In den meisten Chroniken werden über die Deutung und den Wandel des jeweiligen Ortsnamens im Laufe der Zeiten nur wenige Worte verloren. Zumeist belassen es die Chronisten bei der ersten urkundlichen Erwähnung. Sicher gibt es Ortsbezeichnungen, die sich leicht ableiten lassen (Beispiel: Frankfurt) und deren Schreibweise über die Jahrhunderte hinweg bis in unsere Zeit weitgehend unverändert blieb. 

Bei anderen bedarf es intensiver Nachforschungen in den Archiven und auch reger Phantasie, um sich an einer Deutung zu versuchen. Wenn aber ein bereits Mitte des 9. Jahrhundert in einer Urkunde erwähnter Ortsname Ende des 13. Jahrhunderts fast "über Nacht" verschwindet und durch einen völlig neuen ersetzt wird, der zudem auch noch mit "Geheimnissen" umgeben ist, verspricht die Nachforschung spannend zu werden.

Das ist bei Windecken der Fall.

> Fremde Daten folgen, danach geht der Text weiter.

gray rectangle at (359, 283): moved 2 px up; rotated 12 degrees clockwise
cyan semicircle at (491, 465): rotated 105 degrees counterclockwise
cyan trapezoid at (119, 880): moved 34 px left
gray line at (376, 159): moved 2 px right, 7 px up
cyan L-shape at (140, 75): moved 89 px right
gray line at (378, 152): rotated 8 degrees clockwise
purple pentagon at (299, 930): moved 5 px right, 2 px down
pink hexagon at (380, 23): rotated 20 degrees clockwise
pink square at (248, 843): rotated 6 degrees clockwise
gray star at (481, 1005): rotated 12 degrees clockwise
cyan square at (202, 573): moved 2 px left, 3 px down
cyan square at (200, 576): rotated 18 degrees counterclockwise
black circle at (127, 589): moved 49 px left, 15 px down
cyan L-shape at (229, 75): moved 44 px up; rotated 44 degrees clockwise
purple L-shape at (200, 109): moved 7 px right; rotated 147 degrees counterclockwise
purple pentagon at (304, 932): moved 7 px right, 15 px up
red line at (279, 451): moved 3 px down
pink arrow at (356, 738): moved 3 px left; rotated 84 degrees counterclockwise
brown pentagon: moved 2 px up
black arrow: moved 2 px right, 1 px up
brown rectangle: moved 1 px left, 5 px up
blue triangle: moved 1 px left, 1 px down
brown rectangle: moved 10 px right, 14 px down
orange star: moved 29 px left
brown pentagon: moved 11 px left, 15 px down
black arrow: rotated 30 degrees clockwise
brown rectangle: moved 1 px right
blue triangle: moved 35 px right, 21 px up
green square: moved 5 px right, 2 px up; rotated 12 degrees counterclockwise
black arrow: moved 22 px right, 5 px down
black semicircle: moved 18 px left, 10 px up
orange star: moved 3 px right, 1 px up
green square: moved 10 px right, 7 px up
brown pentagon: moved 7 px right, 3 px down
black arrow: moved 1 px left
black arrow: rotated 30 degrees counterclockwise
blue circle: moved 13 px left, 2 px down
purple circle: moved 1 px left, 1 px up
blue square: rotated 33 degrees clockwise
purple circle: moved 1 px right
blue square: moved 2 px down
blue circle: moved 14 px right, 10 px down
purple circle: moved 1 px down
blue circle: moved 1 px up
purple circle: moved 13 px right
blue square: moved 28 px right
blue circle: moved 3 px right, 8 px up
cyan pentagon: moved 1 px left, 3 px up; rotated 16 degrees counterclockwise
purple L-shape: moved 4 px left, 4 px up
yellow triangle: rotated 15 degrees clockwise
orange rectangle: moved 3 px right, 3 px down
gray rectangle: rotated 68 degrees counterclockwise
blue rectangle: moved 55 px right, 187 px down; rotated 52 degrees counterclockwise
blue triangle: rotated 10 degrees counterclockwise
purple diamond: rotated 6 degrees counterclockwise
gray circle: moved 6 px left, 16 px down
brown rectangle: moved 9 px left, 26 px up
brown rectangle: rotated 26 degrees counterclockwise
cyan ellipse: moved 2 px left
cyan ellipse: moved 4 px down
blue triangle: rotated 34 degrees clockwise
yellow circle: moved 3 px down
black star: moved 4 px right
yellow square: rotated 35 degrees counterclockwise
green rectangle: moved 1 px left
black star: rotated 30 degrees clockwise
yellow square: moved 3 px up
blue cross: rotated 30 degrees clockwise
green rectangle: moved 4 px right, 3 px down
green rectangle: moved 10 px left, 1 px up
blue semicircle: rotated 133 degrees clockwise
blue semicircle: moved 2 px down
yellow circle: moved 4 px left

In einer Mitte des 17. Jahrhunderts entstandenen "Beschreibung der vornehmsten Orth" (siehe auch Großreport: Windecken in der Literatur) heißt es über das Nidderstädtchen: "Windecken/Winnicken/ oder Winnecker/so alles ist eins" und diese Beschreibung verdeutlicht, daß damals der Ortsname in der Umgangssprache Wandlungen unterworfen war.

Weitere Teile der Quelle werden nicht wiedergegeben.